Love-Hate Relationship: Nurses & the 12-Hour Shift
Love them or hate them, 12-hour shifts have become the norm for nurses working in hospitals. But a growing body of evidence shows that these long shifts can present risks to patients and nurses. Twelve-hour nursing shifts began in the 1970s and caught on; nurses liked working fewer days, and hospitals found that it made scheduling easier because they could assign fewer shifts per nurse.
However, half-day shifts are still a contentious topic, because it has been shown that working long hours in clinical settings can cause fatigue, which can lead to errors, injuries, and needlesticks. A Joint Commission Sentinel Event Alert warns about fatigue among healthcare workers and the risk to patients and the nurses themselves. And a landmark study from the School of Nursing at the University of Pennsylvania reported in Health Affairs that “both errors and near errors are more likely to occur when hospital staff nurses work 12 or more hours at a stretch.”

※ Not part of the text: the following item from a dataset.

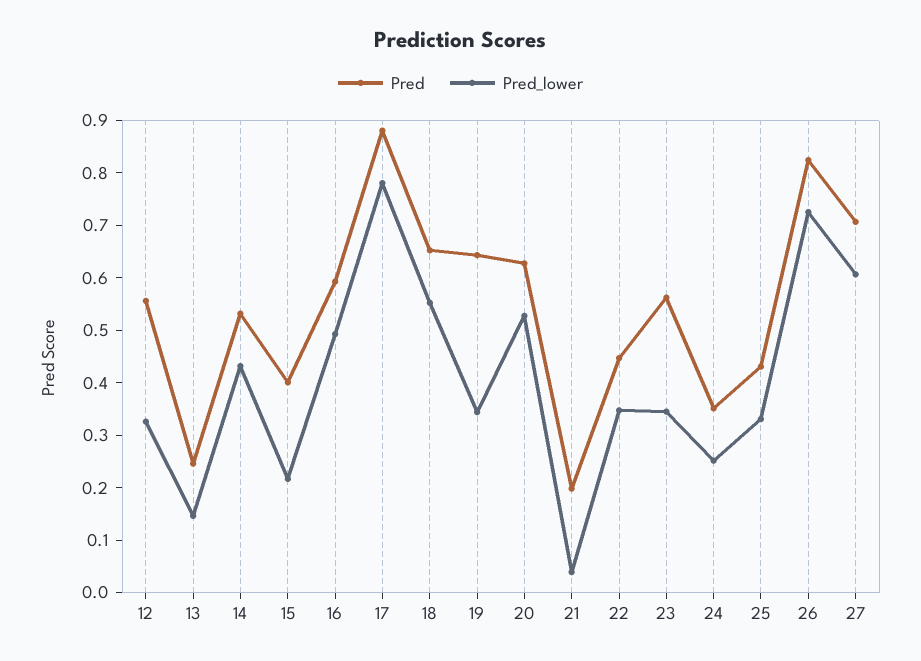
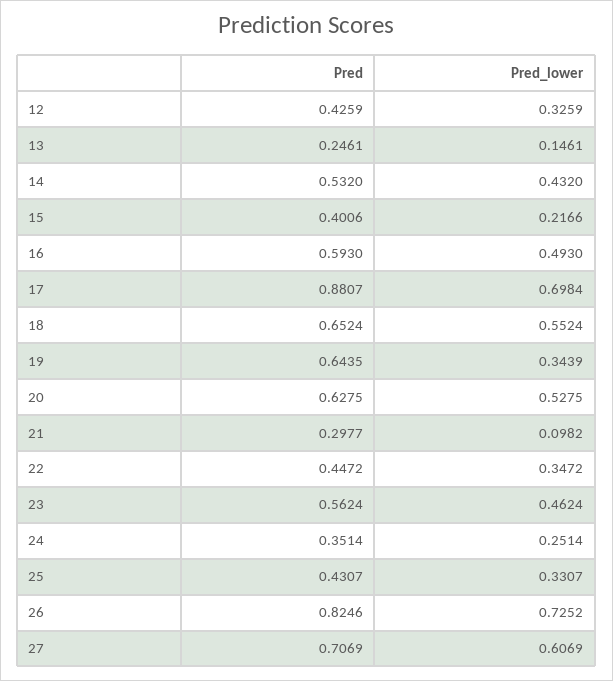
Pred, 12: 0.56 -> 0.4259
Pred_lower, 17: 0.78 -> 0.6984
Pred, 21: 0.2 -> 0.2977
Pred_lower, 21: 0.04 -> 0.0982
Pred_lower, 23: 0.34 -> 0.4624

Underestimating the Toll of Long Work Hours
By far, most nurses at most acute-care facilities in the United States work 12-hour shifts. Surveys have shown that about 60-65% of U.S. nurses work 12-hour shifts, while less than a third work 8-hour shift and the remaining percentage work 10-hour shifts or a combination of shifts. In general, nurses in acute-care settings like 12-hour shifts, because they provide more continuity inpatient care – as opposed to changing nurses every eight hours – and because of the longer time off each week.

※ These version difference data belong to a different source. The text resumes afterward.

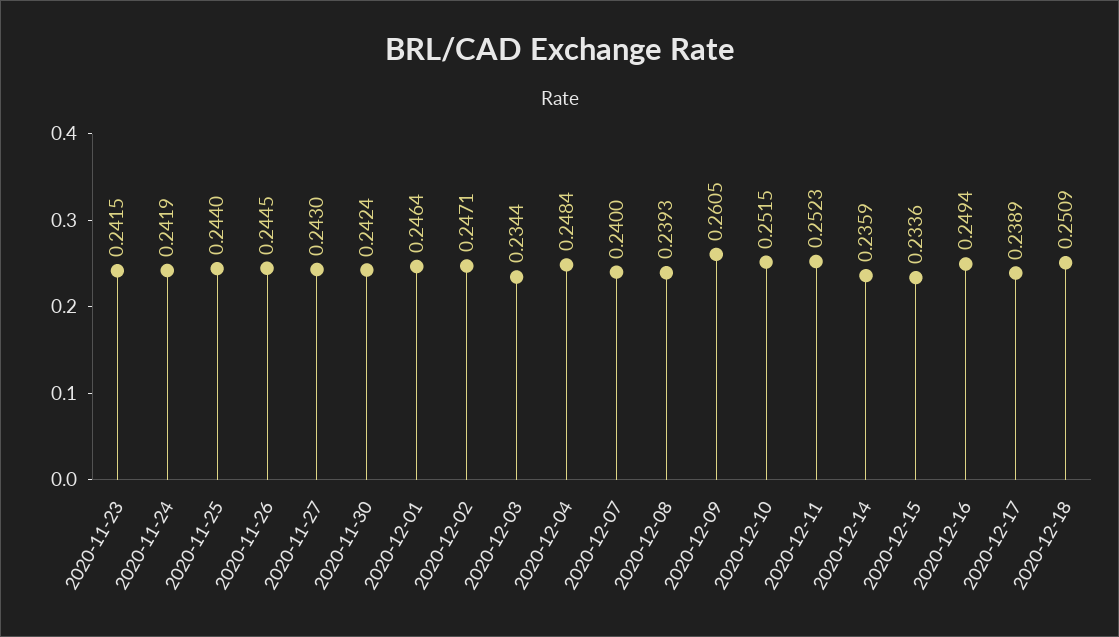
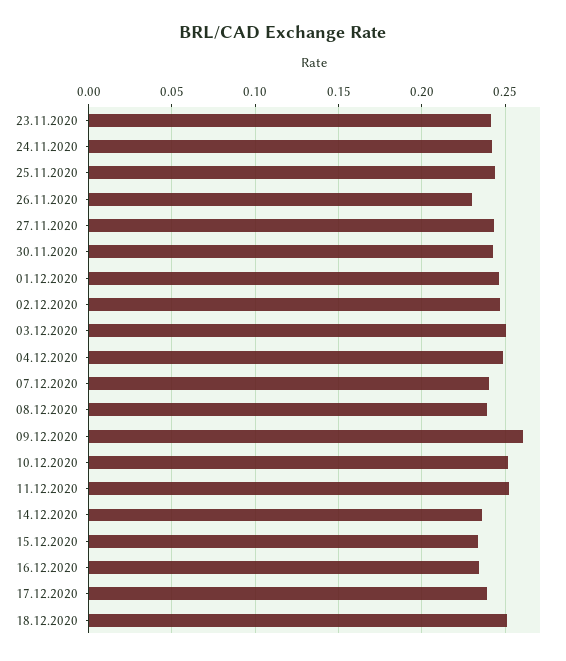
2020-11-26: 0.2445 -> 0.23
2020-12-03: 0.2344 -> 0.25
2020-12-16: 0.2494 -> 0.235

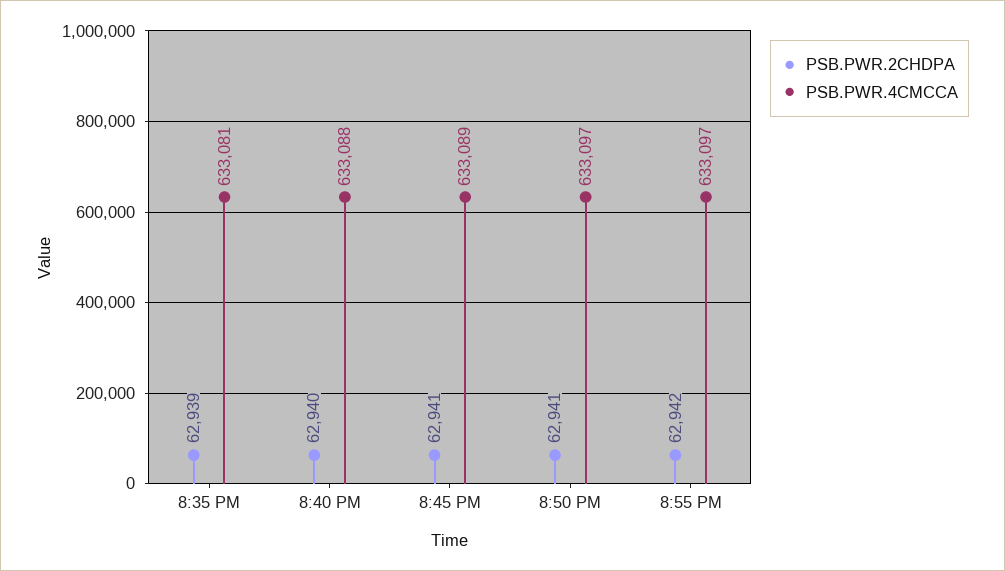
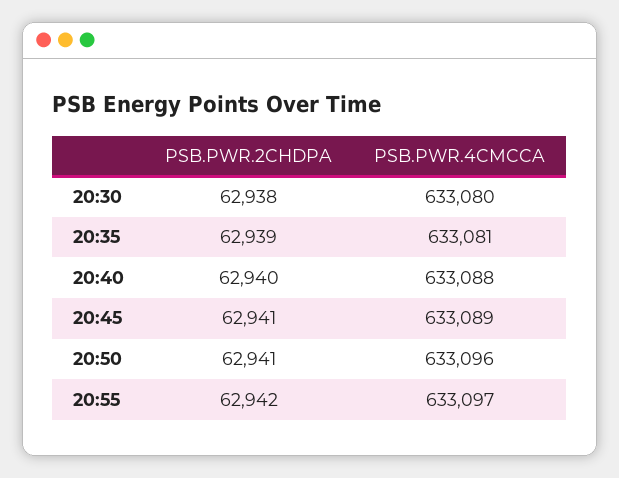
PSB.PWR.4CMCCA, 8:50 PM: 633097 -> 633096
PSB.PWR.2CHDPA, 20:30: none -> 62938
PSB.PWR.4CMCCA, 20:30: none -> 633080

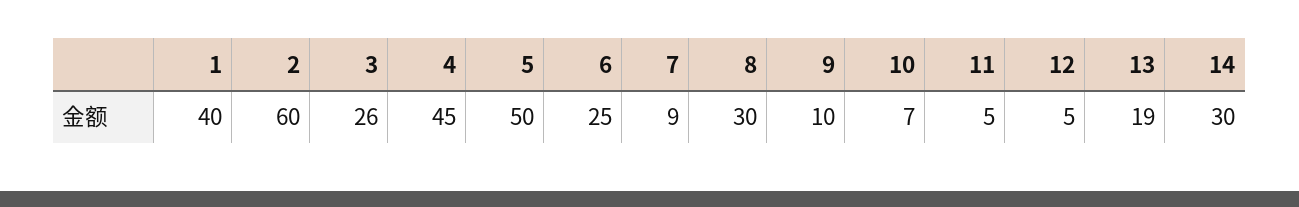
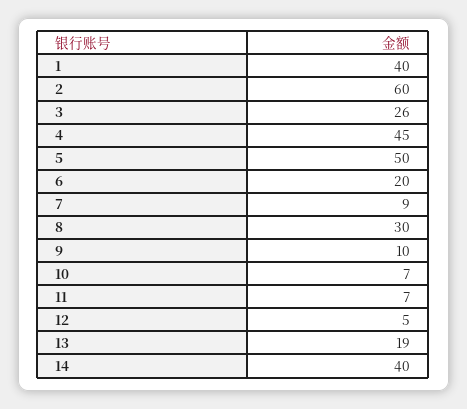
6: 25 -> 20
11: 5 -> 7
14: 30 -> 40

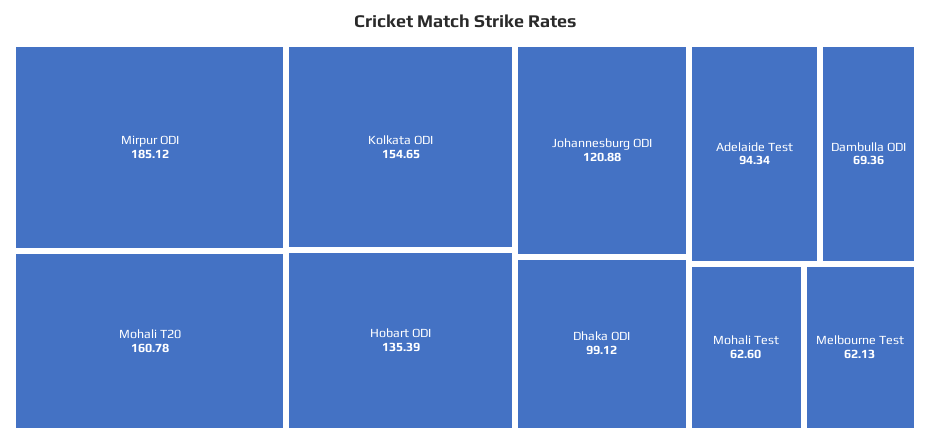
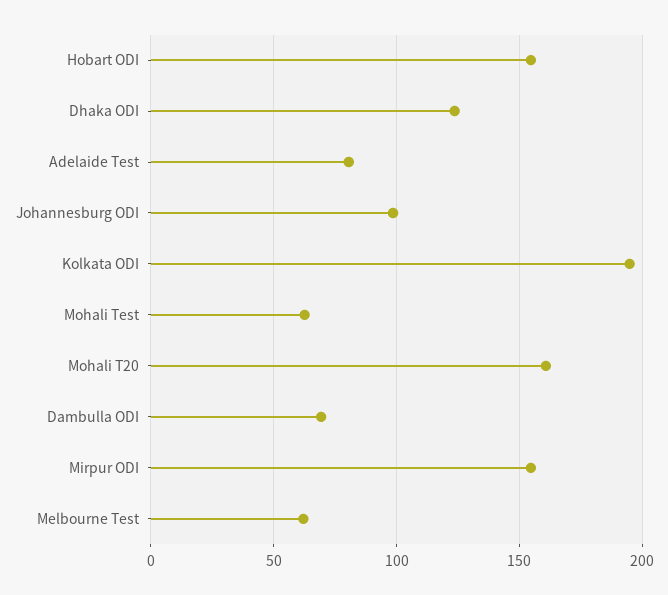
Mirpur ODI: 185.12 -> 155
Kolkata ODI: 154.65 -> 195
Hobart ODI: 135.39 -> 155
Johannesburg ODI: 120.88 -> 100
Dhaka ODI: 99.12 -> 125
Adelaide Test: 94.34 -> 80

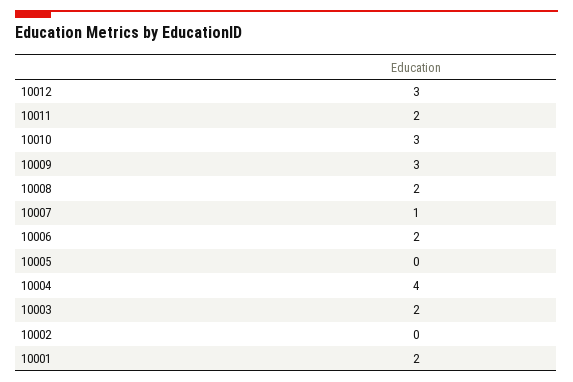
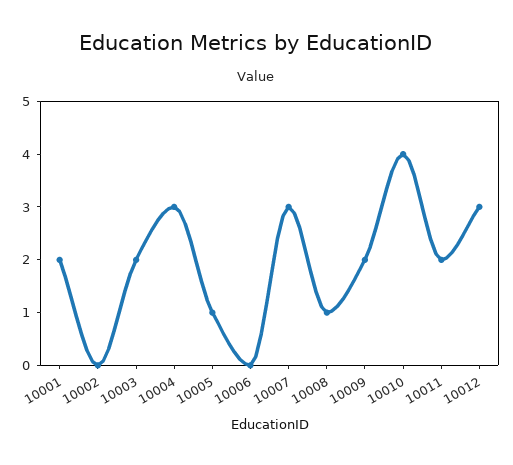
10010: 3 -> 4
10009: 3 -> 2
10008: 2 -> 1
10007: 1 -> 3
10006: 2 -> 0
10005: 0 -> 1
10004: 4 -> 3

Researchers suggest nurses may underestimate the toll of long shifts and the amount of rest and recovery needed. A study from the Center for Health Outcomes and Policy Research at the University of Pennsylvania reported in Health Affairs that nurses experienced less burnout with shorter shifts, were less likely to plan to leave their jobs, and were more satisfied with their jobs.
The reports say that sleepiness on the job for nurses is related to lapses in attention and fatigue-reported decision regret, negative cognitive emotion and reflects concerns that the wrong decision may have been made regarding patient care. This can lead to dissatisfaction, burn-out, and turnover.
Protecting the 12-Hour Shift
A movement is underway, however, to protect the 12-hour shift in healthcare. In 2015, the State of California passed a law allowing healthcare workers to waive their right to required meal periods on shifts longer than eight hours. The action came after a court ruling that hospitals in the state were violating the law by allowing certain labor practices in 12-hour shifts. The legislation to protect the long shifts was backed by both nurses' unions and management.
Some healthcare facilities in Sweden are experimenting with six-hour shifts for nurses. A New York Times article said the shorter shifts resulted in patients reporting a higher standard of care and employees having greater productivity, though hospital officials admitted that costs had risen.